Pull out every line in the items below that contains the string "nhất". Case counts.

Text data extracted from pages:
>>>>>

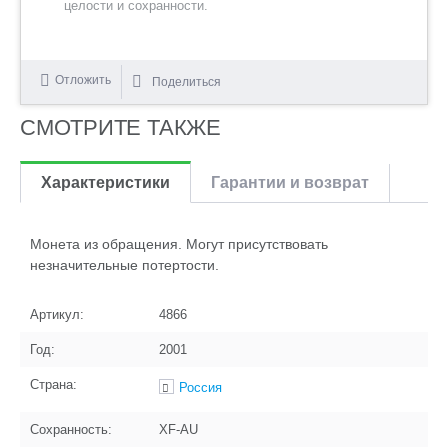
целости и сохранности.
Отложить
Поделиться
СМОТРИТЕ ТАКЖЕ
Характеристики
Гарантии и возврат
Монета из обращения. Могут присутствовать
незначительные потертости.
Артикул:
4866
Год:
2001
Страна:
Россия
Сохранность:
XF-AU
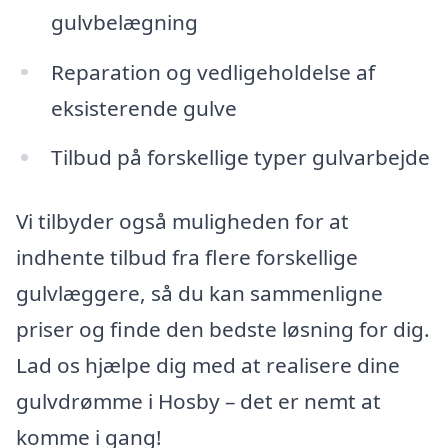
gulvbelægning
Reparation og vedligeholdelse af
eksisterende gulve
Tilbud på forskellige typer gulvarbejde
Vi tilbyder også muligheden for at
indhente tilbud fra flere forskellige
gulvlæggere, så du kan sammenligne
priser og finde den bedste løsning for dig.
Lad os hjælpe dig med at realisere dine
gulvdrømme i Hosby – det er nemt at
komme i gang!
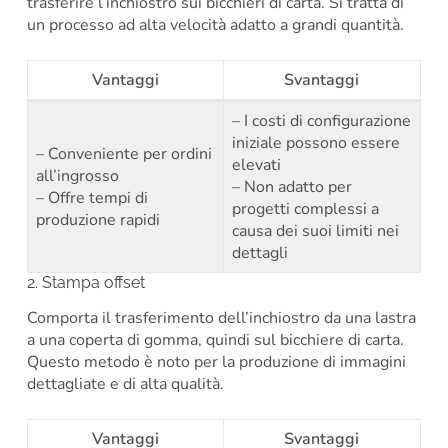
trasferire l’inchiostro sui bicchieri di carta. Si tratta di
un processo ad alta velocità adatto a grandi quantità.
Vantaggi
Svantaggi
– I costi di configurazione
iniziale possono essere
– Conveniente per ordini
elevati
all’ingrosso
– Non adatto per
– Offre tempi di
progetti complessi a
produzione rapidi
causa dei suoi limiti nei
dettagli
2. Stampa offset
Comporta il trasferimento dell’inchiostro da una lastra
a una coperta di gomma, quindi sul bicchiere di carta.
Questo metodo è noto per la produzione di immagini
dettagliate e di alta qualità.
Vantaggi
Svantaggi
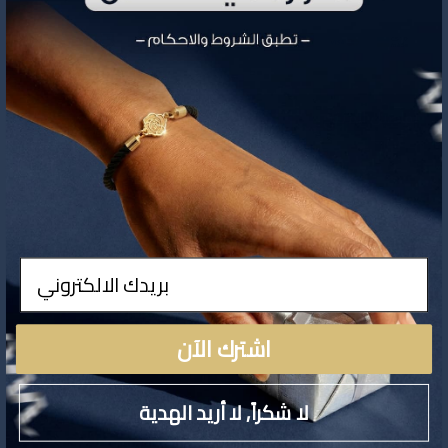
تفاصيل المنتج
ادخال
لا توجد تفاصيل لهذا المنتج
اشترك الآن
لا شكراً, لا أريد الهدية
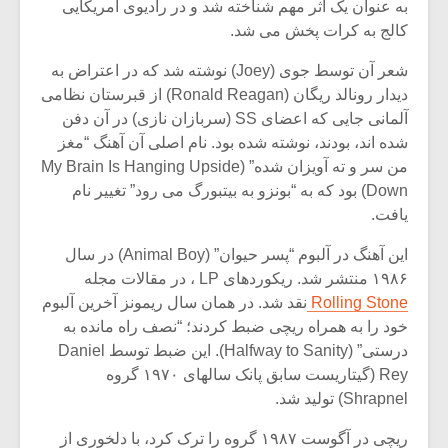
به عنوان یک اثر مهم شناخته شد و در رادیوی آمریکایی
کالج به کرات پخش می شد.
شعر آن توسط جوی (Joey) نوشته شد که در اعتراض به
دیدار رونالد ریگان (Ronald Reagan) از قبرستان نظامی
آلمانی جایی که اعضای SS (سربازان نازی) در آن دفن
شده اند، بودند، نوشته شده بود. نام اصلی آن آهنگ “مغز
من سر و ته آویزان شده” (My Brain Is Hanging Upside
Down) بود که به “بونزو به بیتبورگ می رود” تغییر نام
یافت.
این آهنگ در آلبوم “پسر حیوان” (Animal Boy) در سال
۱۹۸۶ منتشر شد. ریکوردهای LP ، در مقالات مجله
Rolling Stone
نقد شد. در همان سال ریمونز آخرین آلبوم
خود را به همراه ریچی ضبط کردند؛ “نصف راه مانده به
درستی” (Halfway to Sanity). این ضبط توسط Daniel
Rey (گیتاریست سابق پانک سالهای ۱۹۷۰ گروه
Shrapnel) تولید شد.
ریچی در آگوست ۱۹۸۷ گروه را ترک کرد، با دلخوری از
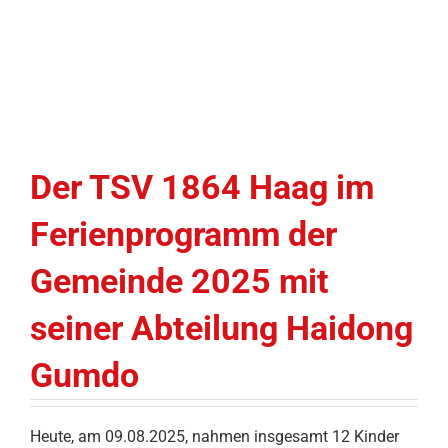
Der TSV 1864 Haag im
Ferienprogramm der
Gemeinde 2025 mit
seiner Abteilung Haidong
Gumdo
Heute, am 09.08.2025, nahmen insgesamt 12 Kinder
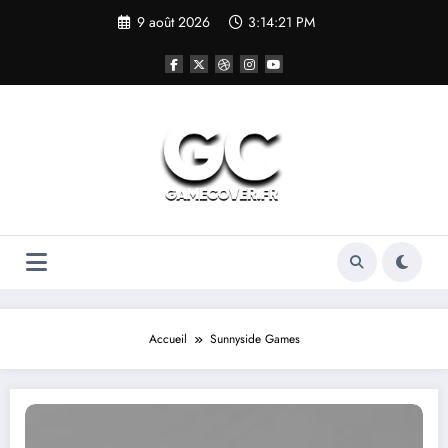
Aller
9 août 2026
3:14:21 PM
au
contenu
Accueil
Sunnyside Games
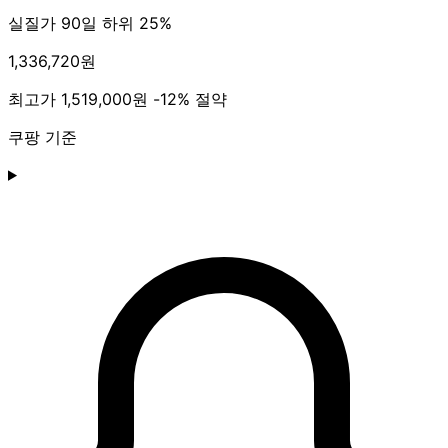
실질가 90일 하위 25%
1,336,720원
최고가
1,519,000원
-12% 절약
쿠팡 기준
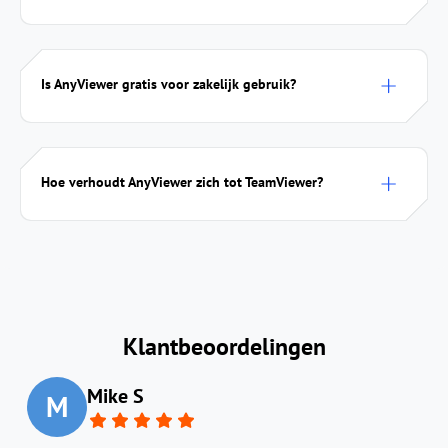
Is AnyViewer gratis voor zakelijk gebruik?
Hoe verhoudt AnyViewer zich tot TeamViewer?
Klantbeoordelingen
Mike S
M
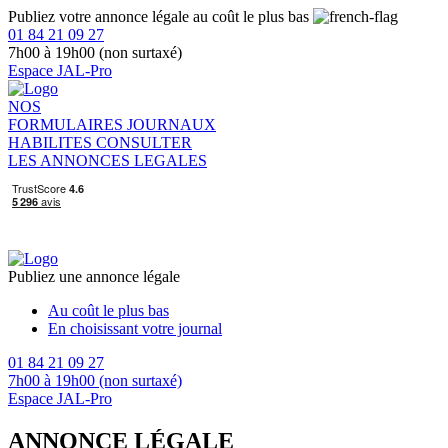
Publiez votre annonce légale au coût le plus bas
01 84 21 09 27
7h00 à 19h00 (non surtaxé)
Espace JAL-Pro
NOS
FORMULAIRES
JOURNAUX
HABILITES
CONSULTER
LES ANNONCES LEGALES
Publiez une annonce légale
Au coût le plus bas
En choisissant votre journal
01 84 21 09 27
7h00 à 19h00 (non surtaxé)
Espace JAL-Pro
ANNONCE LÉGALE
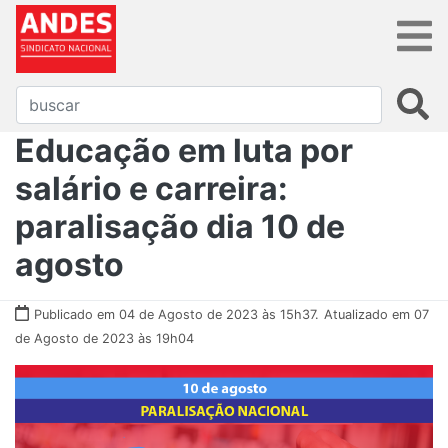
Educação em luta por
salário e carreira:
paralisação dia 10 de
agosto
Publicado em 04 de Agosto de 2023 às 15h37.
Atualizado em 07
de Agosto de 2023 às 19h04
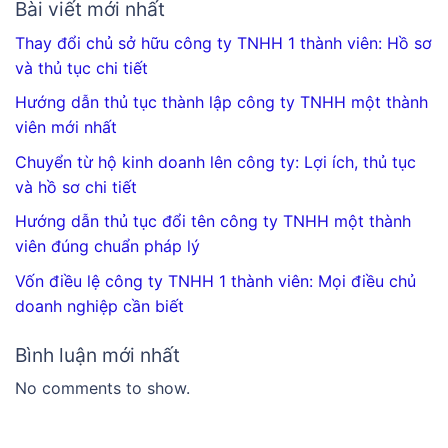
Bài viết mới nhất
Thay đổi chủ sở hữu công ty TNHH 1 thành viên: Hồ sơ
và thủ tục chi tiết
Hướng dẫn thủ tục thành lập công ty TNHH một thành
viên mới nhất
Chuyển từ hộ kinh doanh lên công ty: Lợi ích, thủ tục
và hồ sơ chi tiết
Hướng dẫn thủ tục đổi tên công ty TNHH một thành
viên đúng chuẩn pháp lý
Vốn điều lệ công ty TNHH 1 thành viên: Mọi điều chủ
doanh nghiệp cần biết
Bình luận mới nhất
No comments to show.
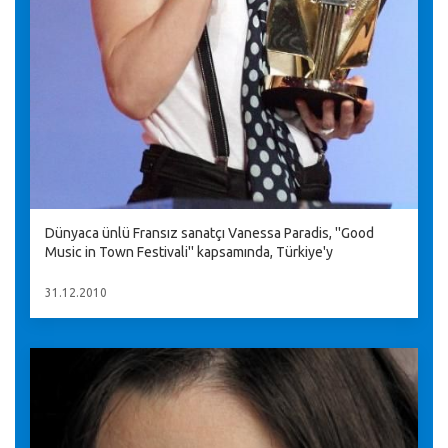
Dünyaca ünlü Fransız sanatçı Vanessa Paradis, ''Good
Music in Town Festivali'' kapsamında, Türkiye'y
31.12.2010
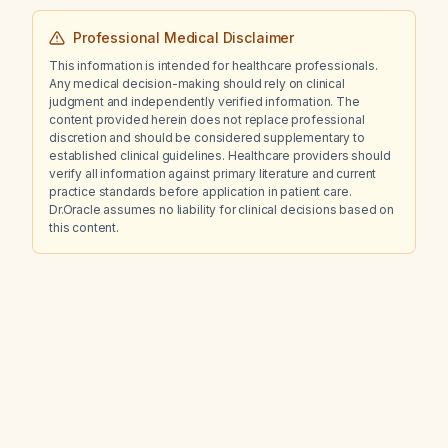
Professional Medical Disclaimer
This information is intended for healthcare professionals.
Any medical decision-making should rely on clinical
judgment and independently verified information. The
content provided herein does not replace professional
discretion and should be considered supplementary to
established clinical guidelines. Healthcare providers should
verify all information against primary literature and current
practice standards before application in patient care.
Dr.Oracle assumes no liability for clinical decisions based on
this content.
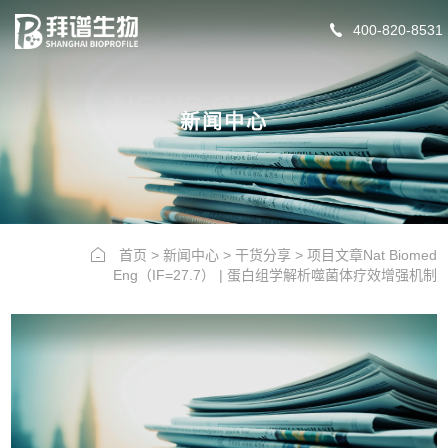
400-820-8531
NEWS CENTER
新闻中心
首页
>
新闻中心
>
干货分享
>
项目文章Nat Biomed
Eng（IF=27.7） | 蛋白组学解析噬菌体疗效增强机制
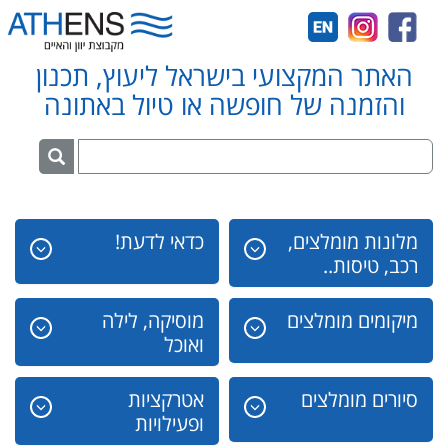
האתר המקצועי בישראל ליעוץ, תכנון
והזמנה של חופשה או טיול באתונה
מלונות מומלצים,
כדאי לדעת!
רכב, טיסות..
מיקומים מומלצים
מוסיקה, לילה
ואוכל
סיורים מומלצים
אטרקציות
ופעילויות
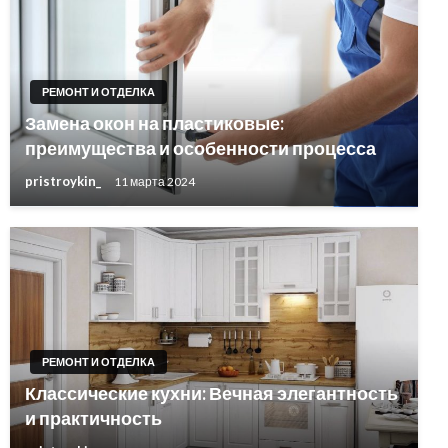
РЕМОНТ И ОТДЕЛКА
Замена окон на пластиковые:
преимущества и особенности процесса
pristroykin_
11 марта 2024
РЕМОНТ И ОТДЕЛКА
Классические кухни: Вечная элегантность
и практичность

<<<<<

Your response →
Bài viết mới nhất
viên mới nhất
Bình luận mới nhất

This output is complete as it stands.